Difficile, ma non impossibile
Lo scuttling pone problematiche preliminari complesse e, in certi casi, insospettabili. Qualche esempio? La bonifica del naviglio da affondare non può comprendere solo l’asportazione completa di tutti i materiali potenzialmente inquinanti a bordo, cosa già di per sé laboriosissima; bensì anche la rimozione di tutte le possibili fonti di rischio per i futuri visitatori subacquei, come sporgenze, incagli, strutture pericolanti o taglienti, passaggi troppo stretti, ecc. Inoltre, devono essere chiuse tutte quelle vie d’accesso agli interni nave che non restino assolutamente sicure in seguito all’affondamento o di cui non si possa prevedere la resistenza successiva.

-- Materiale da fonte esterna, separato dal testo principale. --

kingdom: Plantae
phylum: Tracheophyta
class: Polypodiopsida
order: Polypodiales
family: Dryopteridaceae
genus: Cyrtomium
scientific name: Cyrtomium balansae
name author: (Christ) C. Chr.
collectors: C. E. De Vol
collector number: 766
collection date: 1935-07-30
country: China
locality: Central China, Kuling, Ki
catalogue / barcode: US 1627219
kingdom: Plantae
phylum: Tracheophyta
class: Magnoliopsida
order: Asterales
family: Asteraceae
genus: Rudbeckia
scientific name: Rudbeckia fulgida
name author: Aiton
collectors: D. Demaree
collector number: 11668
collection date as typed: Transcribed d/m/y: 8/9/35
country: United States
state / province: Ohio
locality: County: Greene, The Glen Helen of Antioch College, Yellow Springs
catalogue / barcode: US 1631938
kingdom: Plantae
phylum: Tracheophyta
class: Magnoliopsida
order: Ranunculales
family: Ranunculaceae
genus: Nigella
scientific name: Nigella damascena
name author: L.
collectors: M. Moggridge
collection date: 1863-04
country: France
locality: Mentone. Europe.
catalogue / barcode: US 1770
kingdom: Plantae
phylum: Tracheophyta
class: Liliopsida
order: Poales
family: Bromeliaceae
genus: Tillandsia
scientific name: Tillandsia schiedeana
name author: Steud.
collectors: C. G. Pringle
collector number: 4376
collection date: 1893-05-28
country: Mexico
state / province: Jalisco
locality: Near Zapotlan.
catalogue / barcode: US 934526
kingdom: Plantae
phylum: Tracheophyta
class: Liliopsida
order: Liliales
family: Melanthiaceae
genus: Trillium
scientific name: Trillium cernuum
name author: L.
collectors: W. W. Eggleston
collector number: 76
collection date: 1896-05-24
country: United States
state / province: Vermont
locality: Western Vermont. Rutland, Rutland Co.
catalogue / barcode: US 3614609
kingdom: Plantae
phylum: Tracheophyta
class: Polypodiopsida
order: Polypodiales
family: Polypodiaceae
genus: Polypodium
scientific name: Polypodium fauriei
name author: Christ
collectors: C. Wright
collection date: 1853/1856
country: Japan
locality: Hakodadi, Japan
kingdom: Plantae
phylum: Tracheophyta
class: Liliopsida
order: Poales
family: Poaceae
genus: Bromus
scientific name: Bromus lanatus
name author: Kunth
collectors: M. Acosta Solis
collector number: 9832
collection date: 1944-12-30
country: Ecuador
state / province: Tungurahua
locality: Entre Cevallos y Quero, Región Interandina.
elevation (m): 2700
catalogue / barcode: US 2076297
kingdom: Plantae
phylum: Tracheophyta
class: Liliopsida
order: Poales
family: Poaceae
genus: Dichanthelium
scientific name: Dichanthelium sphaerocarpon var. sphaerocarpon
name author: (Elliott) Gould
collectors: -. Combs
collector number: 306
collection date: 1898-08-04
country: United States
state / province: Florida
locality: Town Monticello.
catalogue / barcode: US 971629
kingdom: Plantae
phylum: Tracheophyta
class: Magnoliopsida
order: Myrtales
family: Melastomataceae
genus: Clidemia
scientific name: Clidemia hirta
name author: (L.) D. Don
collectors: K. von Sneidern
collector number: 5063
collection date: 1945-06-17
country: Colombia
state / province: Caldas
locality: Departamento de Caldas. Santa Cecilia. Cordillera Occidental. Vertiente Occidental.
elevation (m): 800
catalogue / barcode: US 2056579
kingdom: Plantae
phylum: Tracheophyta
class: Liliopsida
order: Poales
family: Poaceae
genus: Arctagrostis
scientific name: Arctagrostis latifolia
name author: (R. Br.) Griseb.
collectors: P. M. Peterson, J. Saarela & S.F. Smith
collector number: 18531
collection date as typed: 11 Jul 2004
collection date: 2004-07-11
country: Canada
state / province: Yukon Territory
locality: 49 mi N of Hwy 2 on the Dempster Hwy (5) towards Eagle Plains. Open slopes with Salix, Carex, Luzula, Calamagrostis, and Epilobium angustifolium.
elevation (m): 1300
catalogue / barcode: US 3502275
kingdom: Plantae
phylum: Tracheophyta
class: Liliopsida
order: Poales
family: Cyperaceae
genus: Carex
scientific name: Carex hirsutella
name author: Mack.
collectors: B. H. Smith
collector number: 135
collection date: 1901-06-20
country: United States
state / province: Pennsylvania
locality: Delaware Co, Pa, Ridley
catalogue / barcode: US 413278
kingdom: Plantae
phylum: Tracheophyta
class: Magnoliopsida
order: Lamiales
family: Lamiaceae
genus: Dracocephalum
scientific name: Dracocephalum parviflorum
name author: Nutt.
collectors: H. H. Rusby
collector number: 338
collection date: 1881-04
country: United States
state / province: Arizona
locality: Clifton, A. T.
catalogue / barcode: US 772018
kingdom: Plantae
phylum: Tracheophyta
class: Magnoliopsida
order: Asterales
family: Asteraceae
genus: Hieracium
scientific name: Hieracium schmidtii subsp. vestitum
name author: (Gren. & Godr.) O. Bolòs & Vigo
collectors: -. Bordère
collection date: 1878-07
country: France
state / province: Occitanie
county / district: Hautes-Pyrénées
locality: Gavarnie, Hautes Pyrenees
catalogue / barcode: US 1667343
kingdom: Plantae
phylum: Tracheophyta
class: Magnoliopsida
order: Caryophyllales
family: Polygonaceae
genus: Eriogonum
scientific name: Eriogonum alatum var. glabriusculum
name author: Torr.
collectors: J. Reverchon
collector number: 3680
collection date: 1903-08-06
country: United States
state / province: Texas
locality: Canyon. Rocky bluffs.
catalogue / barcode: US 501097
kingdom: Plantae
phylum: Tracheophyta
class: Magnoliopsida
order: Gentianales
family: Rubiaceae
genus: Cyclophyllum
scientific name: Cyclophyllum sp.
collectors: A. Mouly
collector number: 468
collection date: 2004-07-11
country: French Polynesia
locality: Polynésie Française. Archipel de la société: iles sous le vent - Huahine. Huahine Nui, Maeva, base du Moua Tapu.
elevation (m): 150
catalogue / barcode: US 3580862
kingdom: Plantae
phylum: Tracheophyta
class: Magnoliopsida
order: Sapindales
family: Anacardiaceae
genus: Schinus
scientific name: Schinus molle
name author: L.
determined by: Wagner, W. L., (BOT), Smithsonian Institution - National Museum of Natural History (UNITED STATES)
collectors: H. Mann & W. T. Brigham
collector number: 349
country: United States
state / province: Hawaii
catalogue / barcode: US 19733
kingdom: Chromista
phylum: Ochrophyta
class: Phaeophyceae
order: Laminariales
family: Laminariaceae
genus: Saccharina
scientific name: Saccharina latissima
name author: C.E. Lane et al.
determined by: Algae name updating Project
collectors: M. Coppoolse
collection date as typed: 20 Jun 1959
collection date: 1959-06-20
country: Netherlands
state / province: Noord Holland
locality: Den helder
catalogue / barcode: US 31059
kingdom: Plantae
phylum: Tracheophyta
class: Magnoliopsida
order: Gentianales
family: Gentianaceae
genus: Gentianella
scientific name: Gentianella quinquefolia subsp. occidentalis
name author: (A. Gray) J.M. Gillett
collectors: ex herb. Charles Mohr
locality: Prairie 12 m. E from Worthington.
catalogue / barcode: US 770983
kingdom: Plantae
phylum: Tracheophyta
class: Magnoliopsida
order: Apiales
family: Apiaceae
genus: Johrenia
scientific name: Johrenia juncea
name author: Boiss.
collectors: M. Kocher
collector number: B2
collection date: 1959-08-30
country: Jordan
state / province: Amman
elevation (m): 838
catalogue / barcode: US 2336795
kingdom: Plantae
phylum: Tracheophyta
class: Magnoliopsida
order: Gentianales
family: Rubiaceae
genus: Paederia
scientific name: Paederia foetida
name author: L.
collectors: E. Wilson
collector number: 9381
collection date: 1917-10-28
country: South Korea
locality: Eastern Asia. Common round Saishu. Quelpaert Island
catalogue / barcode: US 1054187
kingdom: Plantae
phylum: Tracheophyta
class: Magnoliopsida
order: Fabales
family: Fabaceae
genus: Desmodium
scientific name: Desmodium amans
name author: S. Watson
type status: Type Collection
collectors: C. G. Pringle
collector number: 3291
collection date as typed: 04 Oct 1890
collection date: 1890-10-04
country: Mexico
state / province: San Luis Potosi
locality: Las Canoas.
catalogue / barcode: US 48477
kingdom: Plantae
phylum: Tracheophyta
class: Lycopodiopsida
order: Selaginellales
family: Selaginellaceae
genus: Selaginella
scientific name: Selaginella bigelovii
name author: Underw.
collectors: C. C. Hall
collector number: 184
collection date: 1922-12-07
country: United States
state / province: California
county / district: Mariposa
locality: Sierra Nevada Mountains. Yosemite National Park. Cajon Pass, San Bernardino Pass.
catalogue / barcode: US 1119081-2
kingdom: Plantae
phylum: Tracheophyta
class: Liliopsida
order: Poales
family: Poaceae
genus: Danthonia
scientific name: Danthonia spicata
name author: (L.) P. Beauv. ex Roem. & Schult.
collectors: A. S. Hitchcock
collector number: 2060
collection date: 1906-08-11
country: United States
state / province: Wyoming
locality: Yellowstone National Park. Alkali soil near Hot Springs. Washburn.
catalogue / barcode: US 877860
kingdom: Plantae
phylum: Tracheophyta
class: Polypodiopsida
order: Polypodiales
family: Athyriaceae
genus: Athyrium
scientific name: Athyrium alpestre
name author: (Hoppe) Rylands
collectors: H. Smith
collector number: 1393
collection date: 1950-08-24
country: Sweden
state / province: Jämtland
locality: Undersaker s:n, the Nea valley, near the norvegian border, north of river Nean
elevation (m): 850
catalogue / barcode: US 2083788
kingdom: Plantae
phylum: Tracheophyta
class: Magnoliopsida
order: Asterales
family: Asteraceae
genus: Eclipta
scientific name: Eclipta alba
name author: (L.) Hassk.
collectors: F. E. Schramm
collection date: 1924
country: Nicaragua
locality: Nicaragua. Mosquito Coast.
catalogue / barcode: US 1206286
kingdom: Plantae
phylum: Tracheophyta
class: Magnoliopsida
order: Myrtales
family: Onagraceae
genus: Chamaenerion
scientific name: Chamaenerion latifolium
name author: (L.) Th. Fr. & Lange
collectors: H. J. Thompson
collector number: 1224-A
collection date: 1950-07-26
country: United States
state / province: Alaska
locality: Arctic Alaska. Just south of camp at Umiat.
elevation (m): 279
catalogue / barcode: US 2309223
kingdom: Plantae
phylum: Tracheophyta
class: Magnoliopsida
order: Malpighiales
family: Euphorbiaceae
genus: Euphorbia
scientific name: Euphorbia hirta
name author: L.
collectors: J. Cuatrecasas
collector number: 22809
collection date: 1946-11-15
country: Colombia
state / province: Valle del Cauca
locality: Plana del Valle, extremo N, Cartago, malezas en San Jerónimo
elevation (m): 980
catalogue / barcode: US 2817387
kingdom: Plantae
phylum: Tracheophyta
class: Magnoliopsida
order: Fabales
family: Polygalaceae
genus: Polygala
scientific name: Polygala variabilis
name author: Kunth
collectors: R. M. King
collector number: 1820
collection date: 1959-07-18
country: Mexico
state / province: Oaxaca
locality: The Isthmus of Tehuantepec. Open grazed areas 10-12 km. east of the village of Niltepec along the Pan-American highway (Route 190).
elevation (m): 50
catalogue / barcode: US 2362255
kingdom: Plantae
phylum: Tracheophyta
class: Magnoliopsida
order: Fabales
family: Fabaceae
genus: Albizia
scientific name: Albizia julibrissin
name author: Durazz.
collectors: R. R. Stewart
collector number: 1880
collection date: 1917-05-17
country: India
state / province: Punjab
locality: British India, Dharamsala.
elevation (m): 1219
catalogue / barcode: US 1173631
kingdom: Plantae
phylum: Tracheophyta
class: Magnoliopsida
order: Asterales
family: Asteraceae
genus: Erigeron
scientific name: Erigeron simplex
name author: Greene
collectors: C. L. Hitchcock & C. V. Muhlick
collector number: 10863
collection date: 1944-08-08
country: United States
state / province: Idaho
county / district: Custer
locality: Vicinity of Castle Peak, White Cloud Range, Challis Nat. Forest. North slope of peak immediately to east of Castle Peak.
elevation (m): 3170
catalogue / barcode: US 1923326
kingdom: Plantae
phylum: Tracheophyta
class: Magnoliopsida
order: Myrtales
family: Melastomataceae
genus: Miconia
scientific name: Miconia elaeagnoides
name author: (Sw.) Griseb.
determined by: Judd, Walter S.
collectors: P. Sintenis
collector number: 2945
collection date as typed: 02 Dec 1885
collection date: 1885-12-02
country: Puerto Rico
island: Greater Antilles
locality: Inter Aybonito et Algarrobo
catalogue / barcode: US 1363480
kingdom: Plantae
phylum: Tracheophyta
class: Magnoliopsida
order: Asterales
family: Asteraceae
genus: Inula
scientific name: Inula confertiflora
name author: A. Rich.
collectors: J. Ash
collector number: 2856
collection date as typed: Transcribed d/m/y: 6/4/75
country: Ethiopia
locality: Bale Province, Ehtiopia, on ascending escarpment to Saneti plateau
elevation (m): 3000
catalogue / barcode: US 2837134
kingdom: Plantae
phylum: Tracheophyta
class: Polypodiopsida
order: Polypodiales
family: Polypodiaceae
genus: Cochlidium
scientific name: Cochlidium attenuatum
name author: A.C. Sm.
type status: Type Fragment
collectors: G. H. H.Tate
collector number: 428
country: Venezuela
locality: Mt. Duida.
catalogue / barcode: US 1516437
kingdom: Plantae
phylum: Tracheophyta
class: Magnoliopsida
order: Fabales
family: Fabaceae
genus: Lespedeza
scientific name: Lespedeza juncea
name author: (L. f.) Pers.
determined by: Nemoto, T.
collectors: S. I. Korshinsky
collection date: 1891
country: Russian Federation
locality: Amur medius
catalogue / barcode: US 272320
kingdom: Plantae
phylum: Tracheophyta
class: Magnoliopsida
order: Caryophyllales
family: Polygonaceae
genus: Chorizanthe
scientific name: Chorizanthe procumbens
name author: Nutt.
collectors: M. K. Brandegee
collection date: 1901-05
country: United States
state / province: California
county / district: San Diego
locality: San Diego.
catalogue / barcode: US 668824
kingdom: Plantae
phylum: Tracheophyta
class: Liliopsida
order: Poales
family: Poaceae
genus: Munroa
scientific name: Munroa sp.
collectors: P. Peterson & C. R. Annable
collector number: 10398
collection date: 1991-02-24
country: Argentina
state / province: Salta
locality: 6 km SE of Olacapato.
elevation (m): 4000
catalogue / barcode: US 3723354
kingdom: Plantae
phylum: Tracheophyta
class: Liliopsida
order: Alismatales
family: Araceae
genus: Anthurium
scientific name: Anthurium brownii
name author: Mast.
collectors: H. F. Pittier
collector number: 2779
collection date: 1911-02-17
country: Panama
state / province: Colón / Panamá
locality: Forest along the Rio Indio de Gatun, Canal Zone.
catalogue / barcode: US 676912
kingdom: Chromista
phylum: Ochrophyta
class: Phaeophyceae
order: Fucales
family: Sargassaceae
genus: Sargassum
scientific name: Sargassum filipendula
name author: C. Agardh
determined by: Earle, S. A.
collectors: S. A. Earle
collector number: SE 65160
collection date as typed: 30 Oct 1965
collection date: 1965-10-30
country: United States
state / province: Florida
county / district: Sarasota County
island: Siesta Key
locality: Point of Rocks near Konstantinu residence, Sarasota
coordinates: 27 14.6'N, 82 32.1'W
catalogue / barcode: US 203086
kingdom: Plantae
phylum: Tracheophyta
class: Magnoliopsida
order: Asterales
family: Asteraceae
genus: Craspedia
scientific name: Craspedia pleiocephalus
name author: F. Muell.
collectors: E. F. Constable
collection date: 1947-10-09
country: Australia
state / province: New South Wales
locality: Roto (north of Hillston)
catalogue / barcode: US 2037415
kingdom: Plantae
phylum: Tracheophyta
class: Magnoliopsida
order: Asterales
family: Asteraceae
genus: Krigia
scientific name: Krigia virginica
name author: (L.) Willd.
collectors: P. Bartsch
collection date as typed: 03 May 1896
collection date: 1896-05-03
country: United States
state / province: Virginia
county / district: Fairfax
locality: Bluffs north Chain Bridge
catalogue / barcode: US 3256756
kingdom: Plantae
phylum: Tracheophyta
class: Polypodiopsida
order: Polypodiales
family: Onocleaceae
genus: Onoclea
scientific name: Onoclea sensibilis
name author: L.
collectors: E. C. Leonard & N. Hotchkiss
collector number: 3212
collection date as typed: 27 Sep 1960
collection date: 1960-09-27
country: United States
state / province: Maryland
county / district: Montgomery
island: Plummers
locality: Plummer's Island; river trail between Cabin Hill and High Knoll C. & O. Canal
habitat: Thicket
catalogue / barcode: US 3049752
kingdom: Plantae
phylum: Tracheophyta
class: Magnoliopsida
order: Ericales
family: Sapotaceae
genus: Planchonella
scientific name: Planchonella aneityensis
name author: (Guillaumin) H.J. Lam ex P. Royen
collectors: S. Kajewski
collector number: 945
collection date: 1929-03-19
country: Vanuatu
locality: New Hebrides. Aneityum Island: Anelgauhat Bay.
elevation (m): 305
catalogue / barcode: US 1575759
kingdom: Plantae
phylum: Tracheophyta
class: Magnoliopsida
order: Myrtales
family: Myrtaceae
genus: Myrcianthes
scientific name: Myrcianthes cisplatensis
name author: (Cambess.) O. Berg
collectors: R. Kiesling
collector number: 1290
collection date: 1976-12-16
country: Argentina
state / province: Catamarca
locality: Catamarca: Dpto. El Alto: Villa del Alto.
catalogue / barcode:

Le tecniche per l’affondamento pilotato devono consentire allo scafo il conseguimento dell’assetto di navigazione una volta appoggiato sul fondo: piccoli mercantili, pescherecci oceanici, e altro naviglio di non grosse dimensioni possono essere affondati inondandoli d’acqua dall’esterno, com’è stato fatto a Malta; ma navi più grandi, com’è stato il caso della portaerei statunitense Oriskany, al largo di Pensacola in Florida, nel Golfo del Messico, richiedono l’impiego di speciali cariche “implosive”, cosiddette perché la loro detonazione coordinata e simultanea avviene in punti particolari della nave in cui l’afflusso d’acqua dall’esterno viene indotto “per risucchio” dall’esplosione stessa. Se non viene acquisito l’assetto di navigazione, il relitto diventa inservibile all’esplorazione che non sia solo esterna, perché l’ingresso all’interno esporrebbe i sub al rischio di cedimenti di strutture venute a trovarsi in condizioni di ripartizione del carico diverse e talvolta opposte a quelle di progettazione originaria della nave.
Insomma, ce n’è per tutti i gusti. Eppure, tecnicamente, resta possibilissimo, come mostrano i tanti esempi già in atto nel mondo, Mediterraneo compreso: vedi nostra gallery in fondo all’articolo. Dopotutto, la questione è sempre nel rapporto costo/beneficio.
Di fatto, ora come ora, non ci si può stupire più di tanto se a certi armatori conviene di più la demolizione, specie se può essere fatta fare all’estero, e anche se del tutto illegalmente… vedasi lo scandalo denunciato da trasmissioni come “Report” e “Le Iene” circa la “costa dei rottami” in Bangladesh… che potete verificare di persona: cercando bene con Google Earth, i relitti perpendicolari a quella costa appaiono visibili dallo spazio come denti di un pettine!